From the records below, please return each line that holds the word "right".
--- START ---
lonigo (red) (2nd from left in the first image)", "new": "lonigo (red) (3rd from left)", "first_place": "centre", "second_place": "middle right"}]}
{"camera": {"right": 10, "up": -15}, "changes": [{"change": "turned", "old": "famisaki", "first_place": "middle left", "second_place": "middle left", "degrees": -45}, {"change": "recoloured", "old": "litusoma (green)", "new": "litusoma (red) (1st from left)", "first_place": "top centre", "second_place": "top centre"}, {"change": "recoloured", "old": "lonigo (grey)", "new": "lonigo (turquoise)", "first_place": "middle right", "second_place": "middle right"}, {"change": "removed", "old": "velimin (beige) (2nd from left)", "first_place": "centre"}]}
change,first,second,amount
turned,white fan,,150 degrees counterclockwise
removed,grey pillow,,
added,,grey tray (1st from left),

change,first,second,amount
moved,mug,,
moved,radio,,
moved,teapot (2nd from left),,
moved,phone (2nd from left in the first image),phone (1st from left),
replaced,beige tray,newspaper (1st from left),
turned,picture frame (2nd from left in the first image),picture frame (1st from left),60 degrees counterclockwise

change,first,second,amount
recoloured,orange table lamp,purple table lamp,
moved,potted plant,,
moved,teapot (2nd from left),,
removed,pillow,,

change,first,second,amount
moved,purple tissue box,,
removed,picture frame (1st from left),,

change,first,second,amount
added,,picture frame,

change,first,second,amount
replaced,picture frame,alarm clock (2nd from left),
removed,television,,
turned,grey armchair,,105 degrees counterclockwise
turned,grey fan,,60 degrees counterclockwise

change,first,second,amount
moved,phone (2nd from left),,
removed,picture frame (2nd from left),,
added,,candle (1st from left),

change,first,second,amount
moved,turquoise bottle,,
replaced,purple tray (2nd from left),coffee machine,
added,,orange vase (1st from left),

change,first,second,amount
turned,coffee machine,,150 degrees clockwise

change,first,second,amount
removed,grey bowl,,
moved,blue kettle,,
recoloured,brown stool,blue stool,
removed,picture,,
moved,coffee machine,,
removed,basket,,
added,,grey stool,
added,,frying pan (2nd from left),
--- END ---
Result of the task
lonigo (red) (2nd from left in the first image)", "new": "lonigo (red) (3rd from left)", "first_place": "centre", "second_place": "middle right"}]}
{"camera": {"right": 10, "up": -15}, "changes": [{"change": "turned", "old": "famisaki", "first_place": "middle left", "second_place": "middle left", "degrees": -45}, {"change": "recoloured", "old": "litusoma (green)", "new": "litusoma (red) (1st from left)", "first_place": "top centre", "second_place": "top centre"}, {"change": "recoloured", "old": "lonigo (grey)", "new": "lonigo (turquoise)", "first_place": "middle right", "second_place": "middle right"}, {"change": "removed", "old": "velimin (beige) (2nd from left)", "first_place": "centre"}]}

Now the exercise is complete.